Now Hear This!

Monclair State collaborates on the New Jersey Hearing Aid Program

Photo: Mike Peters

Since its launch in January 2014, the New Jersey Hearing Aid Project (NJHAP) has dispensed nearly 100 free refurbished hearing aids to low income senior citizens. Montclair State is collaborating with the New Jersey Division of the Deaf and Hard of Hearing, and Sertoma/Hearing Charities of America on this project.

The NJHAP, which involves collecting, reconditioning and dispensing used hearing aids to eligible New Jersey residents, came about after Steve Murphy, executive director of Sertoma/Hearing Charities of America and Dr. David Alexander, director of the New Jersey Division of the Deaf and Hard of Hearing reached out to Janet Koehnke, professor and chair of the Department of Communication Sciences and Disorders at Montclair State.

“After some discussion and meetings to clarify the role of each of the participating entities, an agreement was drafted and signed by all parties,” Koehnke says. She then asked Maris Appelbaum, director of Hearing Aid Services at the University’s Center for Audiology and Speech-Language Pathology to join the project.

The program limits eligibility to New Jersey residents who are 65 years of age or older and whose incomes do not exceed $26,575 if single and $32,582 if married. Applicants must not be eligible for other sources of hearing aid assistance, such as Medicaid.

“As the first statewide program of its kind in the country, we are extremely pleased with the project’s success thus far,” says Koehnke.

A Hearing Aid Bank
The University houses the hearing aid bank and dispenses the hearing aids from its Center for Audiology and Speech-Language Pathology to accepted applicants who are able to visit the Center. “For individuals who live farther away or who prefer a different setting, we have other participating audiologists across the state,” explains Koehnke. After seeing the person, the audiologist lets Appelbaum know what kind of device is needed, so she can determine if the bank has something available. Once the hearing aid is refurbished, Appelbaum sends it to the audiologist to fit it for the patient.

“As the project moves forward, we would like to involve more audiologists across the state to dispense hearing aids, which would ensure easier access to services for the patients,” says Appelbaum.
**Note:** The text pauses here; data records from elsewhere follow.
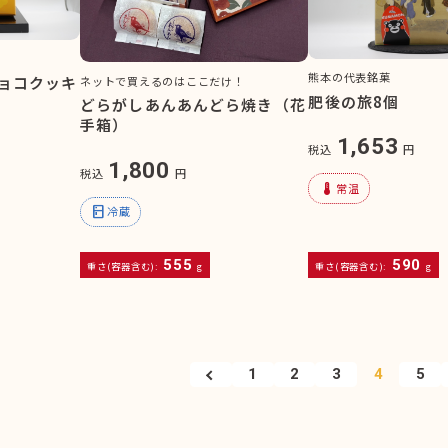
熊本の代表銘菓
ョコクッキ
ネットで買えるのはここだけ！
肥後の旅8個
どらがしあんあんどら焼き（花
手箱）
1,653
税込
円
1,800
税込
円
device_thermostat
常温
kitchen
冷蔵
555
590
重さ(容器含む):
g
重さ(容器含む):
g
1
2
3
4
5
So far, all the devices dispensed through the project have been donated. Koehnke and Appelbaum encourage people who may have used hearing aids – regardless of function, style or age – to donate them to the Center for Audiology and Speech-Language Pathology. In time, they plan to set up more collection centers around the state to further augment the Center’s inventory.

“With the help of Sertoma/Hearing Charities, we are raising funds so that if there are no appropriate devices available it may be possible to obtain a new device,” Koehnke says.
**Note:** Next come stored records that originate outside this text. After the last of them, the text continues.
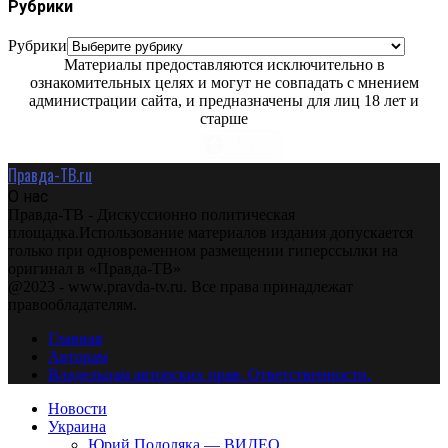
Рубрики
Рубрики
Материалы предоставляются исключительно в
ознакомительных целях и могут не совпадать с мнением
администрации сайта, и предназначены для лиц 18 лет и
старше
Правда-ТВ.ru
О нас
Правда-ТВ - Дискуссионно политическая
площадка.Использование материалов издания допускается
только при одновременном размещении гиперссылки на
оригинал в «Правда-ТВ»
@2023 - www.pravda-tv.ru. Все права принадлежат
правообладателям.
Главная
Авторам
Владельцам авторских прав. Ответственности.
Новости
Украина
Юрий Подоляка — ВИДЕО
In addition, the New Jersey Division of the Deaf and Hard of Hearing has provided the Montclair State doctoral program in Audiology with funding that supports doctoral students who are helping with the project.
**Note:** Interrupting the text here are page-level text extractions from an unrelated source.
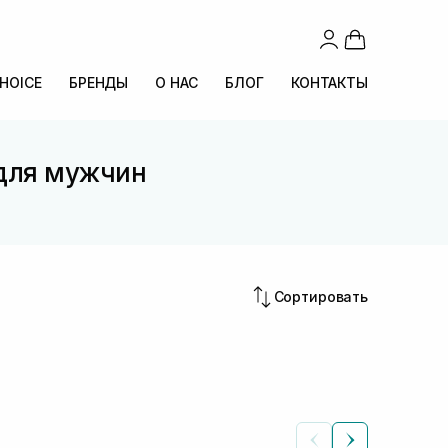
CHOICE
БРЕНДЫ
О НАС
БЛОГ
КОНТАКТЫ
 для мужчин
Сортировать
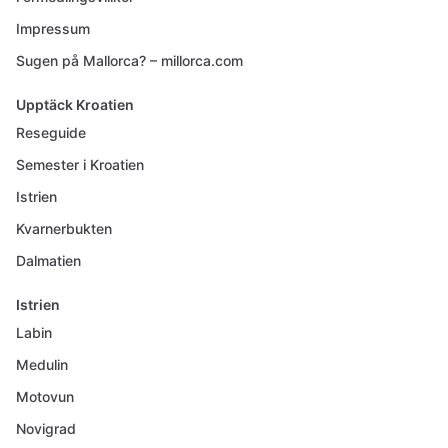
Impressum
Sugen på Mallorca? – millorca.com
Upptäck Kroatien
Reseguide
Semester i Kroatien
Istrien
Kvarnerbukten
Dalmatien
Istrien
Labin
Medulin
Motovun
Novigrad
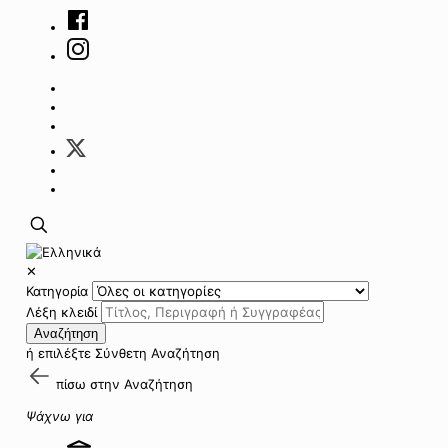
✕
Κατηγορία
Λέξη κλειδί
Αναζήτηση
ή επιλέξτε
Σύνθετη Αναζήτηση
πίσω στην
Αναζήτηση
Ψάχνω για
“Together with our collaborators, we look forward to the continued growth of the program,” says Koehnke. “We expect that over time, knowledge about it will increase and that we will be able to provide even more people with the hearing aids they need.”

If you would like to donate a hearing aid to the program, it can be dropped off or mailed directly to: The Center for Audiology and Speech-Language Pathology, 1515 Broad Street, Building B, Bloomfield, NJ 07003.